Fouzia Assouli se réjouit que la polygamie soit désormais sévèrement contrôlée, mais déplore les trop nombreuses exceptions.

"On voit dans les jugements qu’un mari peut entretenir deux familles si la (première) femme a donné son accord". Mais "si cette femme n’a pas d’autres ressources, qu’elle est dépendante financièrement de son mari, quel choix a-t-elle?

Idem pour la tutelle des enfants. "Il y a contradiction, affirme-t-elle. La Moudawana "a placé la famille sous l’autorité des deux conjoints mais c’est le père qui est le chef. La femme vient après". "Pour inscrire les enfants à l’école, il faut l’autorisation du père, pour les changer d’école, pareil. "

Même chose pour la loi sur l’héritage et la succession. "Il n’est pas raisonnable, aujourd’hui, quand on n’a que des filles comme héritières, de les voir partager l’héritage avec l’oncle ou le cousin. Ce n’est plus convenable, les temps ont changé et les femmes doivent avoir les mêmes droits que les hommes".

Interrogée sur la récente décision du ministère marocain de l’Intérieur de ne pas accorder d’autorisation à l’organisation féministe française "Ni putes ni soumises" (NPNS) pour l’ouverture d’une antenne au Maroc, Fouzia Assouli estime que "le nom même de cette association est très provocateur".
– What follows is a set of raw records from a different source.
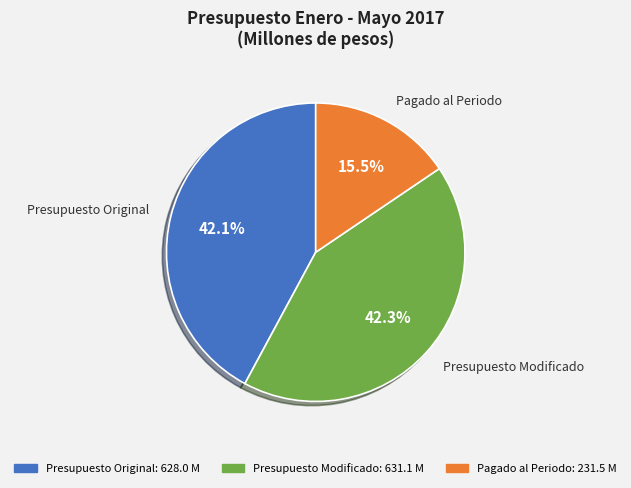

To the nearest percent, what percentage of the pie is Presupuesto Original?

42%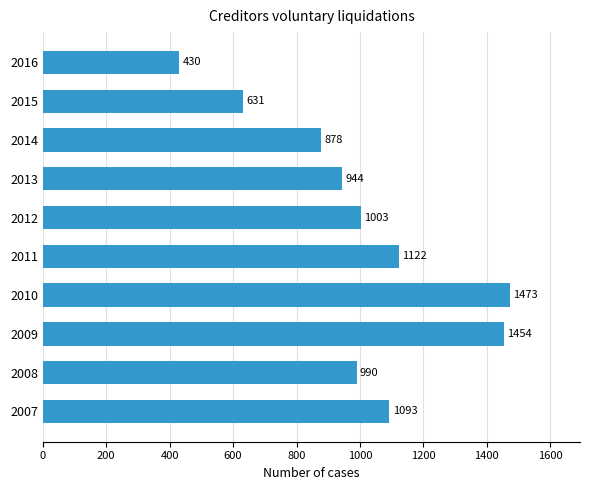

True or false: the data shows 1454 at 2009.

True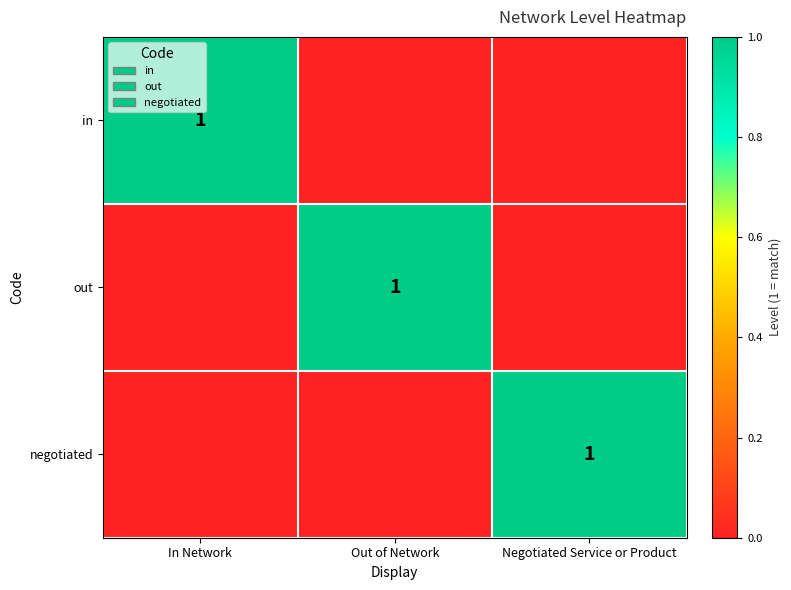

Is it true that out equals 1 at Out of Network?

True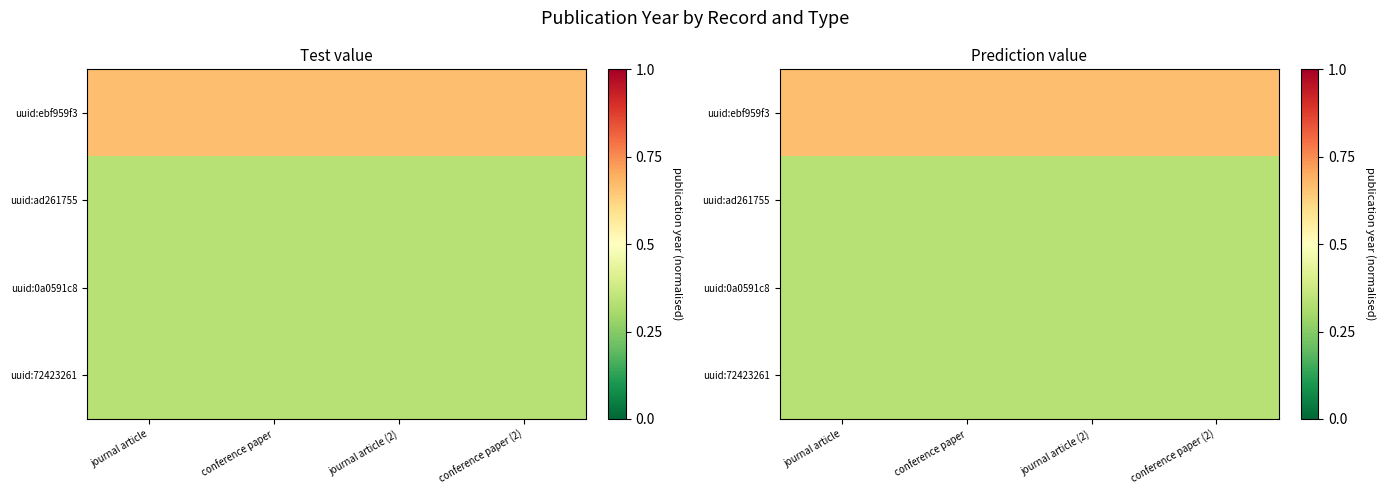

Where is uuid:0a0591c8 nearest to the value 0?

journal article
"Ca ne passera pas au Maroc, ça sera refusé par la société et elle (NPNS) aura beaucoup de difficultés à approcher les femmes, les jeunes ou qui que ce soit, explique-t-elle. Moi, je n’oserais même pas traduire (le nom) en arabe, c’est vraiment inconcevable d’appeler comme ça une association au Maroc".

Selon la présidente de la LDDF, l’interdiction du ministère de l’Intérieur "s’explique peut-être par le fait qu’il craint de donner des excuses aux extrémistes et aux islamistes, qui peuvent utiliser cet argument pour des campagnes fallacieuses et nuire aux femmes".